En 2011, Le Figaro rapportait que la Géorgie avait réformé en profondeur sa police, faisant passer ses effectifs de 85.000 à 23.000. Dans l'entourage de Raphaël Glucksmann, on rappelle aussi que Mikheil Saakachvili a quitté le pouvoir après une élection, reconnaissant "le soir-même" sa défaite. Une réaction "qui n'est définitivement pas celle d'un dictateur", lance-t-on à TF1info. Ceux qui soutiennent dorénavant son bilan soulignent dans le même temps qu'il est arrivé en 2004 à la tête d'un pays ayant quitté le bloc soviétique moins de 15 ans auparavant, miné par la corruption, le népotisme, des fraudes électorales et la misère de sa population. 

Exilé aux États-Unis puis en Ukraine après 2013, l'ancien président a été condamné en 2018 par contumace à une peine de six ans de prison ferme. Non pas pour corruption, mais dans le cadre d'affaires portant sur des abus de pouvoir. Revenu dans son pays en 2021, Mikheil Saakachvili a été arrêté immédiatement et mis en détention.
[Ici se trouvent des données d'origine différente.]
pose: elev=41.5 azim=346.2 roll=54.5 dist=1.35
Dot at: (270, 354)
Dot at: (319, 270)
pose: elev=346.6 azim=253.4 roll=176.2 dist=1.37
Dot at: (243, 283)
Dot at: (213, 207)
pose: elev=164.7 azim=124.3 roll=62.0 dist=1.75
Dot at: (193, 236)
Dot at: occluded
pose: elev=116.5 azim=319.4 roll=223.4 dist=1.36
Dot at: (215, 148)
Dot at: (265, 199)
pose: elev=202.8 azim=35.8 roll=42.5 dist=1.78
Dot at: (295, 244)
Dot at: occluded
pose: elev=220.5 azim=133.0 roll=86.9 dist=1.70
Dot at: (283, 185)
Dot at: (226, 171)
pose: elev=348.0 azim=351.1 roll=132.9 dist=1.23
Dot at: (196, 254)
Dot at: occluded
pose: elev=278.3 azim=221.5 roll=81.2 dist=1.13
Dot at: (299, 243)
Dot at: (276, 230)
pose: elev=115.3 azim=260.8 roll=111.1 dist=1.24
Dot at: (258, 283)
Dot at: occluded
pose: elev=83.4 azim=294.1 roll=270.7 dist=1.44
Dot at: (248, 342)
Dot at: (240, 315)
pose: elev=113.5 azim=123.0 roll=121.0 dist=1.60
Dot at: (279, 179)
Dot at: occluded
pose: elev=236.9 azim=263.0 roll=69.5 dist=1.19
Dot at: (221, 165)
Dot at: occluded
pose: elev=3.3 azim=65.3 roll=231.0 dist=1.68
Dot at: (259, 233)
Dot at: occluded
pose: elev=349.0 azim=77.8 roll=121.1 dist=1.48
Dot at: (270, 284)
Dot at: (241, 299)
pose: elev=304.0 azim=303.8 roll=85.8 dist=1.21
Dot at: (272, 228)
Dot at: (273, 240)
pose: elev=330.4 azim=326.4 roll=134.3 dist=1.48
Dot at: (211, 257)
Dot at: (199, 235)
Gravement malade, Mikheil Saakachvili bénéficie aujourd'hui du soutien d'ONG telles que Human Rights Watch et Amnesty International, qui réclament sa libération pour raison de santé et dénoncent les soins qui lui sont refusés par les autorités géorgiennes. La condamnation par contumace qui a conduit à son emprisonnement fait également l'objet de vives critiques : elle est présentée comme "contraire aux normes internationales en matière de procès équitable". La libération de l'ancien chef d'État a aussi été réclamée par le Parlement européen, à travers une résolution datant de février 2023.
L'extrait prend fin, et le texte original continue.